Seaford Web Design Ltd
  • Professional Experience: 25 years in the IT Industry serving corporate clients.
  • Business Premises: Dedicated Studio.
  • Company Website: Mobile Responsive Website featuring best practice techniques.
  • Development Platform: Latest web development platform and software tools.
  • Portfolio: Diverse websites featuring what is on offer now for new customers.
  • Hosting Platform: Professional ISP in Docklands with a high-performance network.
  • Problem Management: Highly experienced problem solver with hardware and software.
  • Search Engines: Offer Web Marketing at different levels to suit your budget.
  • Website Images: Royalty Free Images or Stock Images at Best Prices.
Amateur Web Developer
  • Professional Experience: None or limited, gathered from writing a few poor websites.
  • Business Premises: Bedroom or Storeroom of Computer Repair Shop.
  • Company Website: Often none or bland, amateur and uninspiring style of website.
  • Development Platform: Plain HTML Editor or old/pirated development tools.
  • Portfolio: None or possibly a clutch of similarly simplistic sites with a poor graphical layout.
  • Hosting Platform: Mass market ISP with no guarantees on bandwidth at peak times.
  • Problem Management: No problem-solving experience when tech problems arise.
  • Search Engines: No knowledge of, or rudimentary idea, of Search Engine Marketing.
  • Website Images: Often images taken straight from the web which infringes copyright law.
Here are some important questions to ask when employing the services of a web design agency:
  • Who will own and control the domain names? It should be you, the customer!
  • Where will your website be hosted and how fast and reliable is the parent hosting company?
  • What formal, IT Industry experience have the designers who are actually building the website?
  • How much time has been spent discussing your individual business needs?
  • How much attention has been paid to the business impression that you want to present online?
  • Are you happy that you have been consulted fully as to the eventual design of the website?
  • Have you been made aware of the costs involved according to the website package or deal selected?
  • How and when will the cost of design and development be paid?
  • How much will be charged per annum for website hosting?
  • What extra charges might be made according to website images that will be used?
  • Who will be producing the written web page content to be published?
  • Does the website include content management capability that enables you to update it yourself?
  • Will training be given in how to use the content management facilities of the website?
  • What is the hourly rate for changes to the website after it has been completed and published?
  • Is the website of a responsive design that will translate smoothly on mobile devices?
  • Will the website allow integration with Social Media such as Facebook and Twitter?
  • How much Search Engine Optimisation is included with the proposed website package?
  • If an E-Commerce site, what is the product capacity and range of payment gateway options?
  • What consideration has been given to cookie and disability legislation and content copyright issues?
  • Does the web agency have an offline development environment to avoid downtime during post-commissioning development phases?
  • What measures are in place to prevent loss of website content and product data?
  • Does the web agency have a contingency plan for a wholesale service failure of the parent hosting company?
These are just some of the important questions you should be asking of your website designer.

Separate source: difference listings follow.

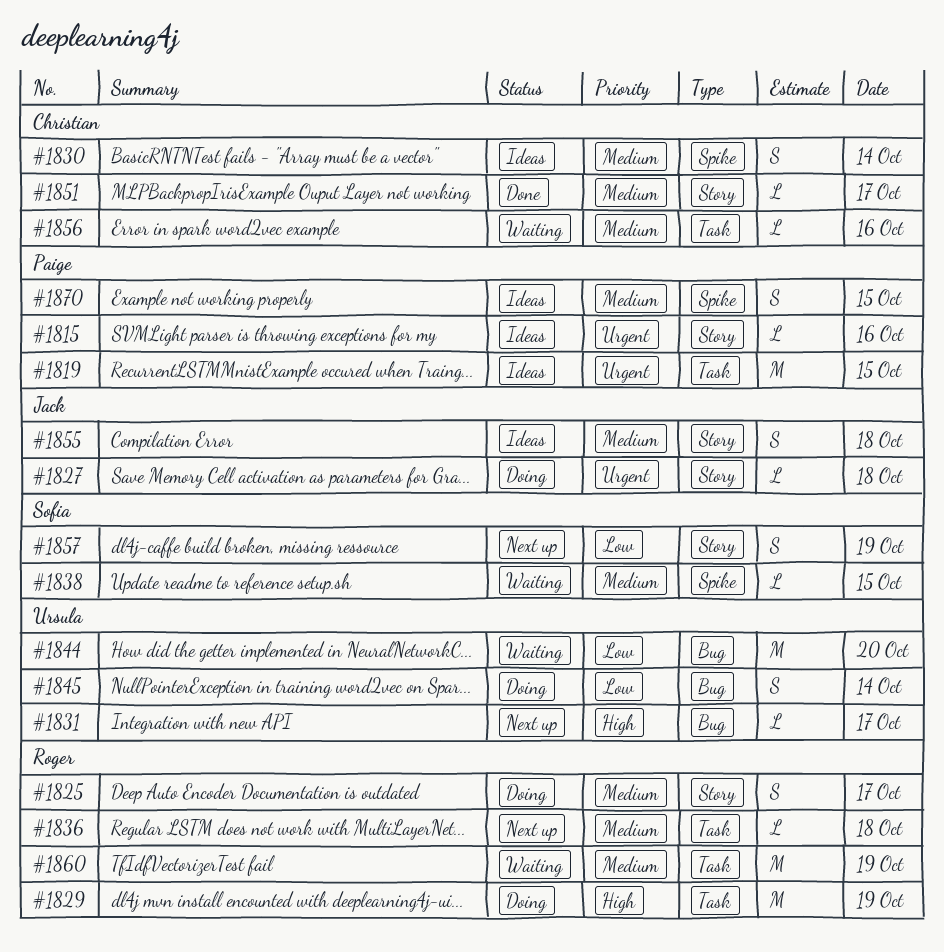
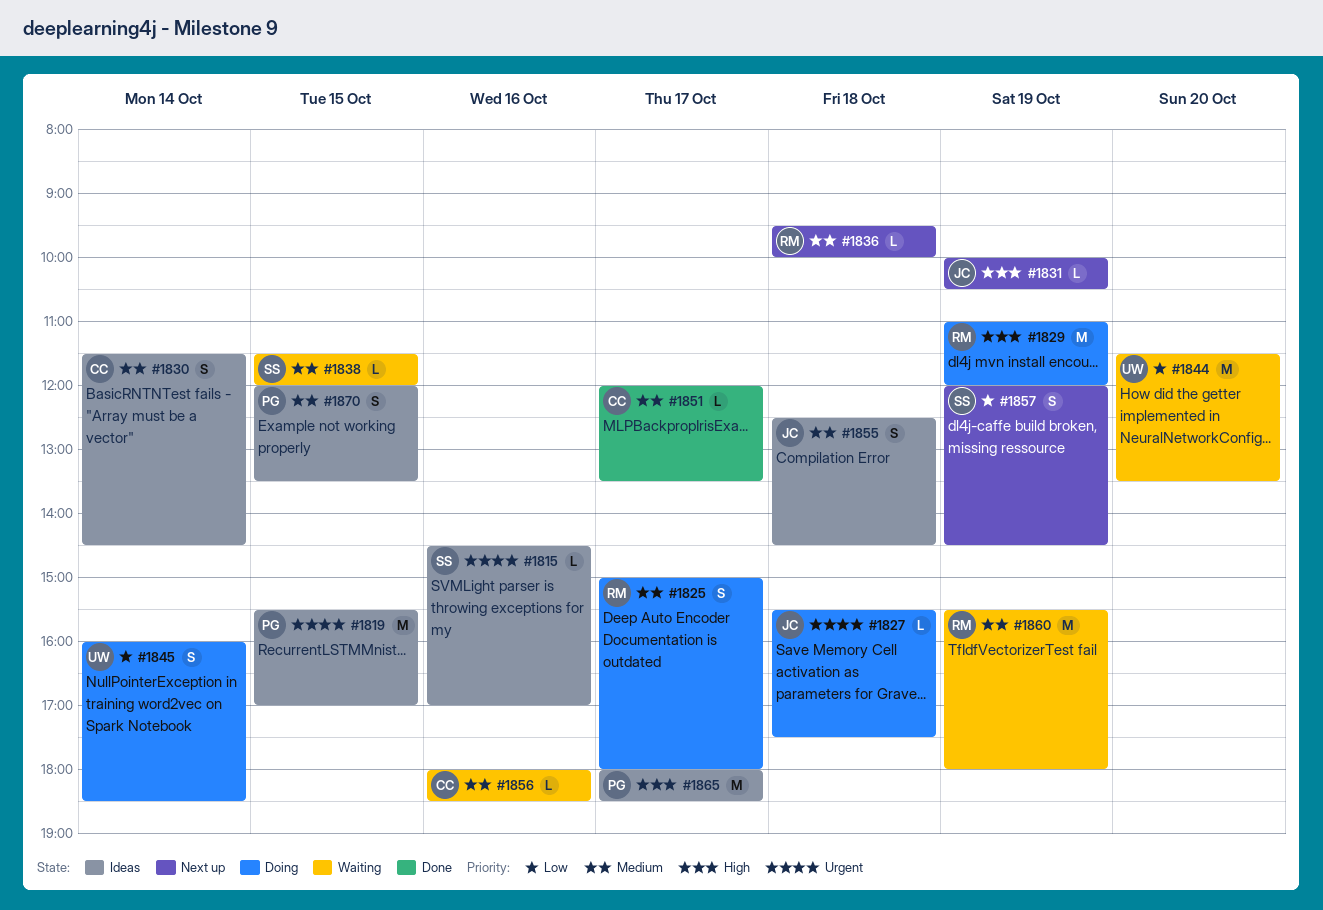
#1815, owner: Paige -> Sofia
#1831, owner: Ursula -> Jack
#1831, day: Oct 17 -> Oct 19
#1865: none -> present

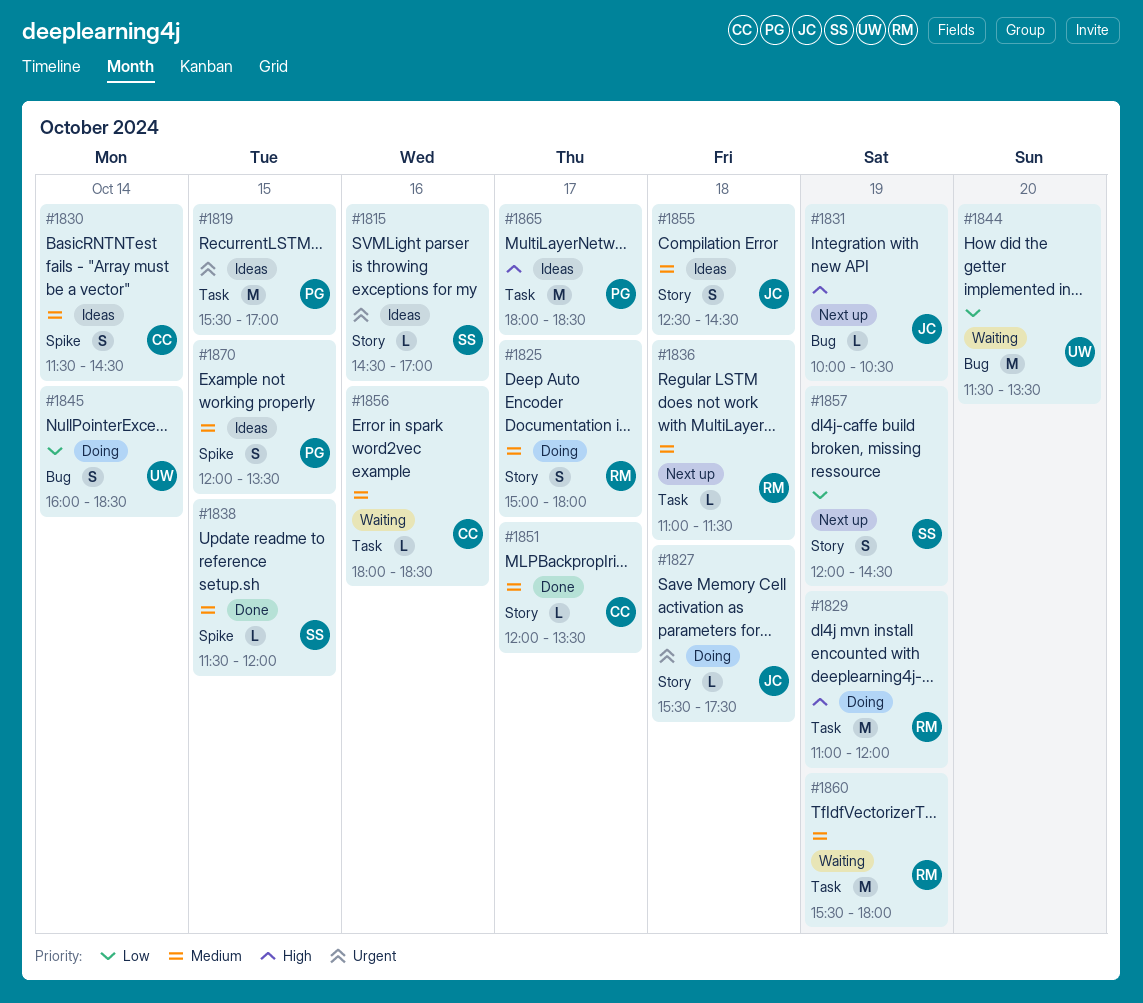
#1836, begins: 09:30 -> 11:00
#1836, ends: 10:00 -> 11:30
#1838, status: Waiting -> Done

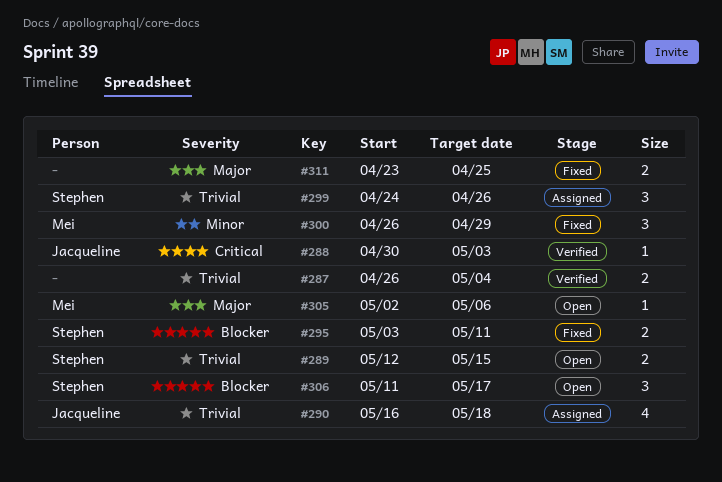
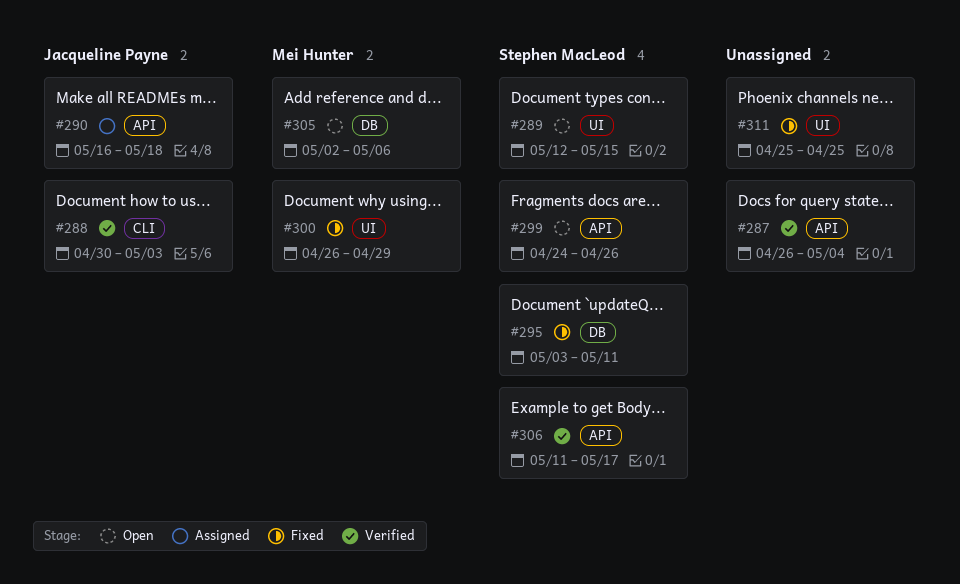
#299, status: Assigned -> Open
#306, status: Open -> Verified
#311, start: Apr 23 -> Apr 25

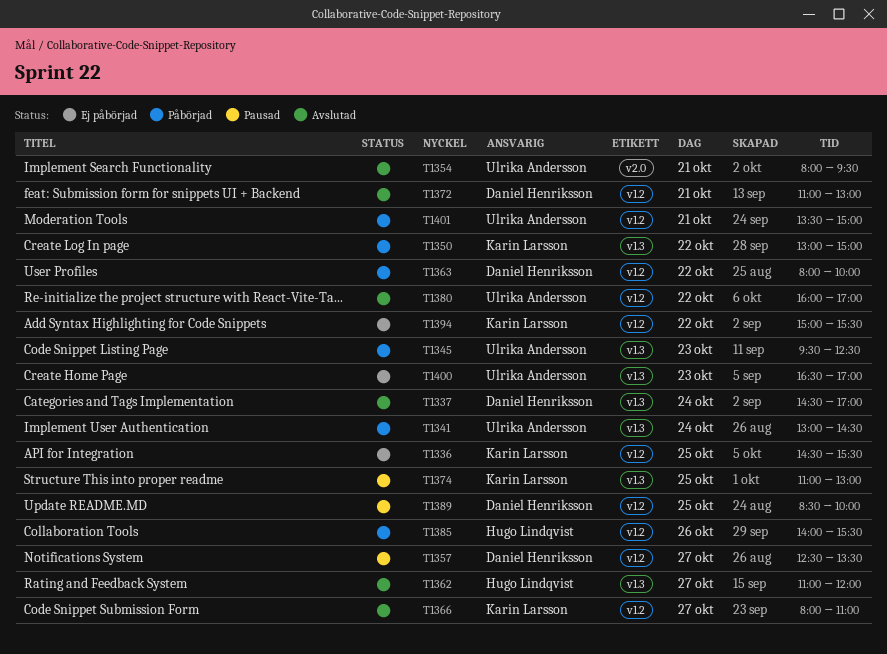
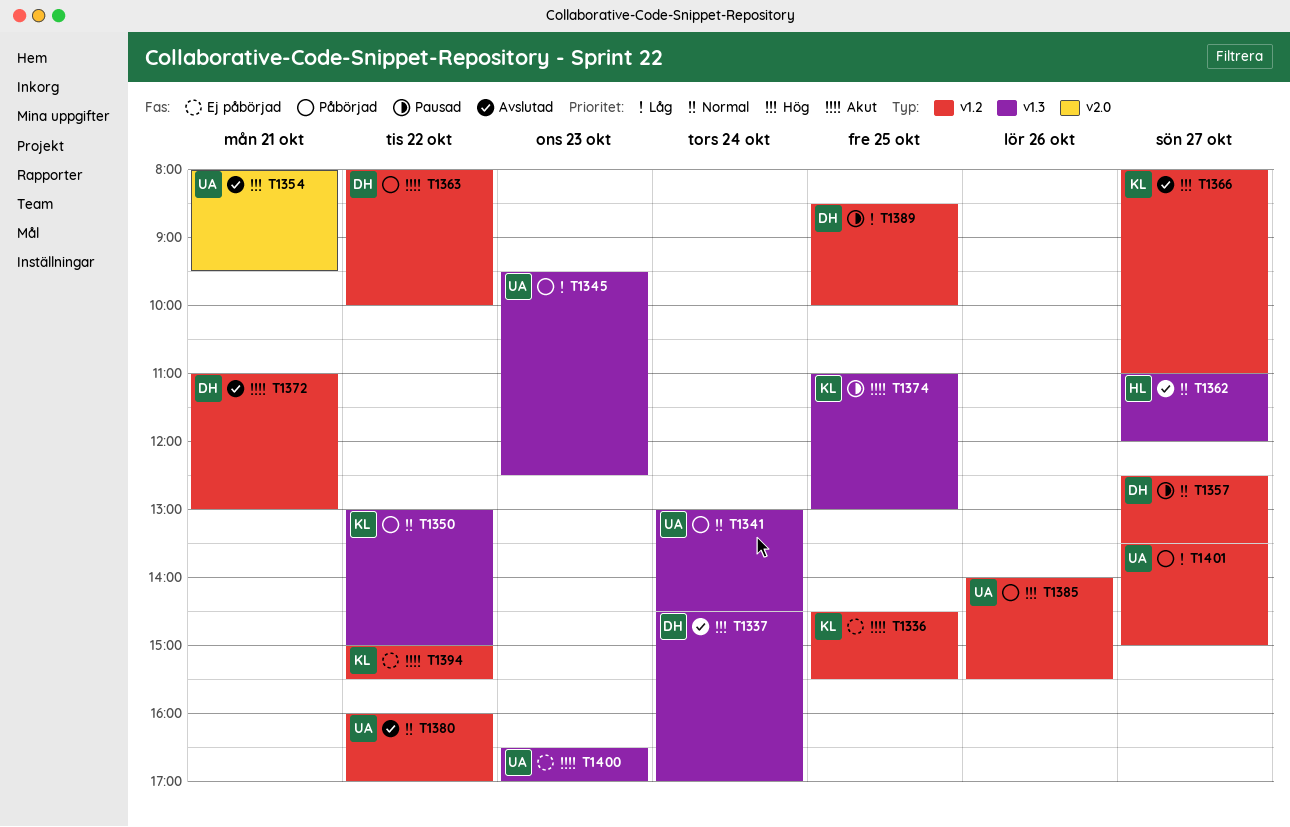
T1385, owner: Hugo Lindqvist -> Ulrika Andersson
T1401, day: Oct 21 -> Oct 27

There are of course many more but too many to list here. Above all, just as you would be as careful as possible before handing over your vehicle to a mechanic, be sure that you use a proven and communicative, industry experienced web designer to build your website. When internet users visit your website, they will decide in seconds whether to stay or leave so ensure that they can find it in the first place and, of equal importance, that they want to remain on the website and engage with your business. With the wrong web designer, you could be simply throwing away your money or, worse still, damaging the reputation of your business online.